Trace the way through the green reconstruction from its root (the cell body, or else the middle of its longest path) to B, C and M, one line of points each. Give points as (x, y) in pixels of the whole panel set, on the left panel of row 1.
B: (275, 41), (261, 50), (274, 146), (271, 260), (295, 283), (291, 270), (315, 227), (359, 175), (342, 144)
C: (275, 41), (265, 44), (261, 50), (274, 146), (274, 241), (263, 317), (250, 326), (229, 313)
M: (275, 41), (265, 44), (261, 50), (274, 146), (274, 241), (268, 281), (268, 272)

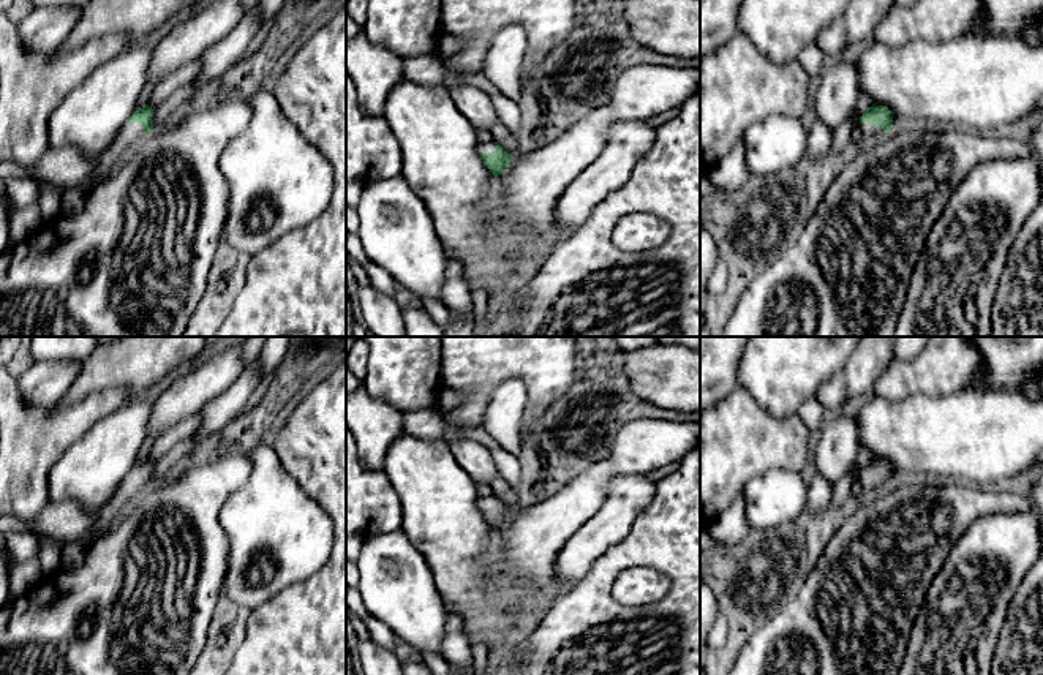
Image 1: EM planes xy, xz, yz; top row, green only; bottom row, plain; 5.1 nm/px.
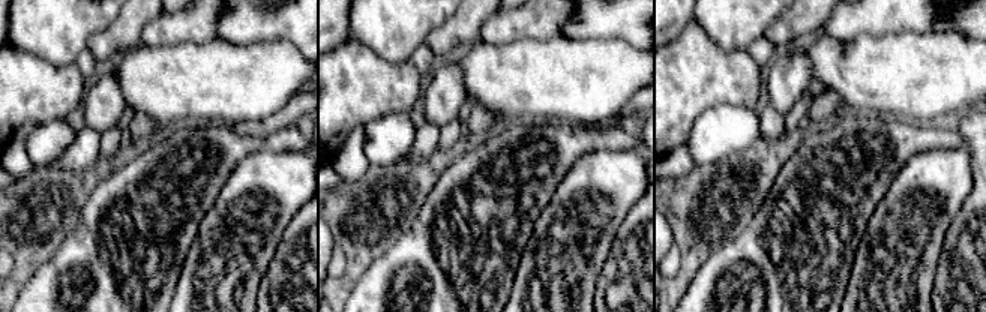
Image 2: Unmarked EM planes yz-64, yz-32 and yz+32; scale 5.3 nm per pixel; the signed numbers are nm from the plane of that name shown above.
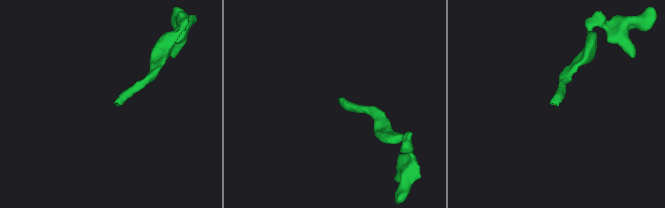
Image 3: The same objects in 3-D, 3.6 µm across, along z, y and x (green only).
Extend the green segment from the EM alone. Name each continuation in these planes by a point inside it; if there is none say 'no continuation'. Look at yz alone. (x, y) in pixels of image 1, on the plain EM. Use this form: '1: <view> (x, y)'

:::::

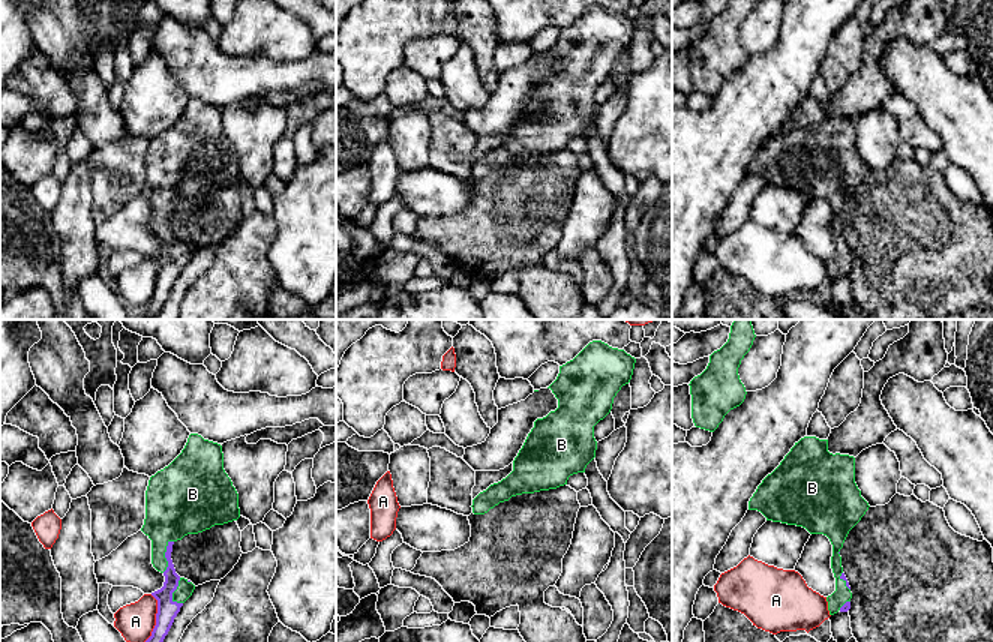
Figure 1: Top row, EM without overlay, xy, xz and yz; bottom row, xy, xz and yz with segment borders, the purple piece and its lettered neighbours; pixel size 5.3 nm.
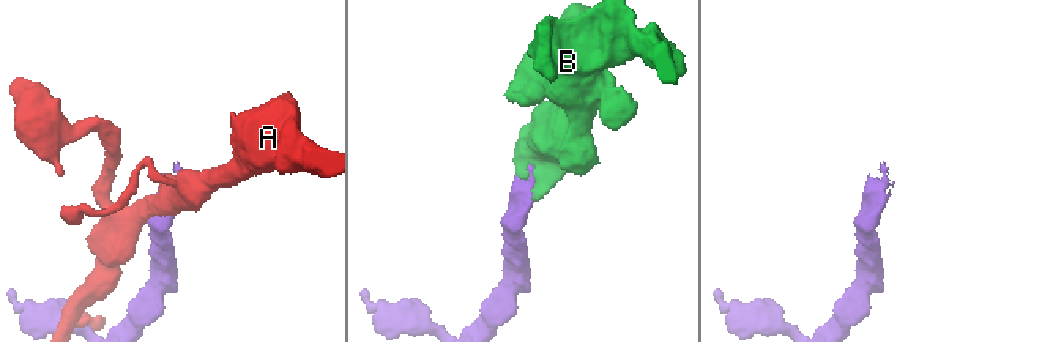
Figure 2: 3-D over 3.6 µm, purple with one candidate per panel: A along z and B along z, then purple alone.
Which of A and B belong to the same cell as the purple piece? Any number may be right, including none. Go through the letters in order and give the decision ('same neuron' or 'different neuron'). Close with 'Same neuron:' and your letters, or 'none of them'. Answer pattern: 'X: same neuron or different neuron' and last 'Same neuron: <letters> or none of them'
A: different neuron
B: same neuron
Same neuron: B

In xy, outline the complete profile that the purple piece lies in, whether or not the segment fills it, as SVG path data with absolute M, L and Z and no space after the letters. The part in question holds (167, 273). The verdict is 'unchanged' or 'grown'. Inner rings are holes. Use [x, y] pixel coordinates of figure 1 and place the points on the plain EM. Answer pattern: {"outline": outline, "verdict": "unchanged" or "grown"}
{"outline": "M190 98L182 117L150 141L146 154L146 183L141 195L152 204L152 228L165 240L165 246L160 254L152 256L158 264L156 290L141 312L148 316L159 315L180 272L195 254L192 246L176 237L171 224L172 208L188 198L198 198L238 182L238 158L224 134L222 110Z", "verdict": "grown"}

:::::

Every line above that holds the string "alone" should be copied into the answer.

Extend the green segment from the EM alone. Name each continuation in these planes by a point inside it; if there is none say 'no continuation'. Look at yz alone. (x, y) in pixels of image 1, on the plain EM. Use this form: '1: <view> (x, y)'
Figure 2: 3-D over 3.6 µm, purple with one candidate per panel: A along z and B along z, then purple alone.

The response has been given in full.